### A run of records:
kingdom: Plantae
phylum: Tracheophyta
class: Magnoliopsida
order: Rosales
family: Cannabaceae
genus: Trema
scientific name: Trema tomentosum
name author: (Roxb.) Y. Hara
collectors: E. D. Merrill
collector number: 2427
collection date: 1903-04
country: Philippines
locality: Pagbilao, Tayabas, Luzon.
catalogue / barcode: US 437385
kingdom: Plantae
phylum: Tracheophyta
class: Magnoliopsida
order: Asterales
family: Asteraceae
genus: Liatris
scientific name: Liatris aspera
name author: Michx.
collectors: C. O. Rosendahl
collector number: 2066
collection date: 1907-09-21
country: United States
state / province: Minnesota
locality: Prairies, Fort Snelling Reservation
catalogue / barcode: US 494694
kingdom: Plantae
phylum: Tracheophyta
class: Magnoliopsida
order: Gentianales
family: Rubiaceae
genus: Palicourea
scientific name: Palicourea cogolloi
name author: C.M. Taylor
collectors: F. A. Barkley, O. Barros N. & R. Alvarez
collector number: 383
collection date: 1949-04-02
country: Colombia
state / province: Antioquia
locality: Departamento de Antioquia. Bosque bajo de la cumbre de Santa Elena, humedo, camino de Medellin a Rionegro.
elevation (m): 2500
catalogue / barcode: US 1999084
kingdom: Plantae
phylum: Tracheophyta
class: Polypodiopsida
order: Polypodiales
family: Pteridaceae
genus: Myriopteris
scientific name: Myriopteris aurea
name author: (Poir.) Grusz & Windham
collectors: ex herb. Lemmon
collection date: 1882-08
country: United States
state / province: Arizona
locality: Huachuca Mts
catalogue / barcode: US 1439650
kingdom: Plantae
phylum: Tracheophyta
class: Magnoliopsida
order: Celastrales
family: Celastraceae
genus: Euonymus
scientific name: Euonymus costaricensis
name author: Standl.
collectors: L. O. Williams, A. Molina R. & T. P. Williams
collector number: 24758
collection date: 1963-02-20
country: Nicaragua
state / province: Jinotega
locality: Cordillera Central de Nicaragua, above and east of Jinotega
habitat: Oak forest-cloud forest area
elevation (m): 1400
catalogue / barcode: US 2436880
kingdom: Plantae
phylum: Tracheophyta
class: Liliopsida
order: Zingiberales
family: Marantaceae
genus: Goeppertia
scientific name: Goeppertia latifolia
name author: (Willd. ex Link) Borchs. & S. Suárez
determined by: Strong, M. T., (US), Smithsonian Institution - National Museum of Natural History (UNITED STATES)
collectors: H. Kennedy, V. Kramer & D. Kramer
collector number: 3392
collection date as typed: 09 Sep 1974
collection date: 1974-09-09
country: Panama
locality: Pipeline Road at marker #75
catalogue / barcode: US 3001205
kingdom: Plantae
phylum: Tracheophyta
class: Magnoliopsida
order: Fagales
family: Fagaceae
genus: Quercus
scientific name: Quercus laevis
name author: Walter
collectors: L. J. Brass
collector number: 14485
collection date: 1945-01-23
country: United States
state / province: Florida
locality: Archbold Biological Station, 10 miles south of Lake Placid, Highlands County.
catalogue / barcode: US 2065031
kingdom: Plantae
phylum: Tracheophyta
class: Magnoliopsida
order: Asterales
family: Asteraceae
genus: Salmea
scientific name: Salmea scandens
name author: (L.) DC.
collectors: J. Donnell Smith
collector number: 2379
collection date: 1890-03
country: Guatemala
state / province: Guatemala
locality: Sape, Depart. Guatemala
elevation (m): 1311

### What is expected:
Convert the material above into a two-column CSV with the columns "field" and "value", giving one row for every line of it. Put the field name and its entry each in one quoted field, replacing any line breaks with spaces.

### Response to the exercise:
field,value
"kingdom:","Plantae"
"phylum:","Tracheophyta"
"class:","Magnoliopsida"
"order:","Rosales"
"family:","Cannabaceae"
"genus:","Trema"
"scientific name:","Trema tomentosum"
"name author:","(Roxb.) Y. Hara"
"collectors:","E. D. Merrill"
"collector number:","2427"
"collection date:","1903-04"
"country:","Philippines"
"locality:","Pagbilao, Tayabas, Luzon."
"catalogue / barcode:","US 437385"
"kingdom:","Plantae"
"phylum:","Tracheophyta"
"class:","Magnoliopsida"
"order:","Asterales"
"family:","Asteraceae"
"genus:","Liatris"
"scientific name:","Liatris aspera"
"name author:","Michx."
"collectors:","C. O. Rosendahl"
"collector number:","2066"
"collection date:","1907-09-21"
"country:","United States"
"state / province:","Minnesota"
"locality:","Prairies, Fort Snelling Reservation"
"catalogue / barcode:","US 494694"
"kingdom:","Plantae"
"phylum:","Tracheophyta"
"class:","Magnoliopsida"
"order:","Gentianales"
"family:","Rubiaceae"
"genus:","Palicourea"
"scientific name:","Palicourea cogolloi"
"name author:","C.M. Taylor"
"collectors:","F. A. Barkley, O. Barros N. & R. Alvarez"
"collector number:","383"
"collection date:","1949-04-02"
"country:","Colombia"
"state / province:","Antioquia"
"locality:","Departamento de Antioquia. Bosque bajo de la cumbre de Santa Elena, humedo, camino de Medellin a Rionegro."
"elevation (m):","2500"
"catalogue / barcode:","US 1999084"
"kingdom:","Plantae"
"phylum:","Tracheophyta"
"class:","Polypodiopsida"
"order:","Polypodiales"
"family:","Pteridaceae"
"genus:","Myriopteris"
"scientific name:","Myriopteris aurea"
"name author:","(Poir.) Grusz & Windham"
"collectors:","ex herb. Lemmon"
"collection date:","1882-08"
"country:","United States"
"state / province:","Arizona"
"locality:","Huachuca Mts"
"catalogue / barcode:","US 1439650"
"kingdom:","Plantae"
"phylum:","Tracheophyta"
"class:","Magnoliopsida"
"order:","Celastrales"
"family:","Celastraceae"
"genus:","Euonymus"
"scientific name:","Euonymus costaricensis"
"name author:","Standl."
"collectors:","L. O. Williams, A. Molina R. & T. P. Williams"
"collector number:","24758"
"collection date:","1963-02-20"
"country:","Nicaragua"
"state / province:","Jinotega"
"locality:","Cordillera Central de Nicaragua, above and east of Jinotega"
"habitat:","Oak forest-cloud forest area"
"elevation (m):","1400"
"catalogue / barcode:","US 2436880"
"kingdom:","Plantae"
"phylum:","Tracheophyta"
"class:","Liliopsida"
"order:","Zingiberales"
"family:","Marantaceae"
"genus:","Goeppertia"
"scientific name:","Goeppertia latifolia"
"name author:","(Willd. ex Link) Borchs. & S. Suárez"
"determined by:","Strong, M. T., (US), Smithsonian Institution - National Museum of Natural History (UNITED STATES)"
"collectors:","H. Kennedy, V. Kramer & D. Kramer"
"collector number:","3392"
"collection date as typed:","09 Sep 1974"
"collection date:","1974-09-09"
"country:","Panama"
"locality:","Pipeline Road at marker #75"
"catalogue / barcode:","US 3001205"
"kingdom:","Plantae"
"phylum:","Tracheophyta"
"class:","Magnoliopsida"
"order:","Fagales"
"family:","Fagaceae"
"genus:","Quercus"
"scientific name:","Quercus laevis"
"name author:","Walter"
"collectors:","L. J. Brass"
"collector number:","14485"
"collection date:","1945-01-23"
"country:","United States"
"state / province:","Florida"
"locality:","Archbold Biological Station, 10 miles south of Lake Placid, Highlands County."
"catalogue / barcode:","US 2065031"
"kingdom:","Plantae"
"phylum:","Tracheophyta"
"class:","Magnoliopsida"
"order:","Asterales"
"family:","Asteraceae"
"genus:","Salmea"
"scientific name:","Salmea scandens"
"name author:","(L.) DC."
"collectors:","J. Donnell Smith"
"collector number:","2379"
"collection date:","1890-03"
"country:","Guatemala"
"state / province:","Guatemala"
"locality:","Sape, Depart. Guatemala"
"elevation (m):","1311"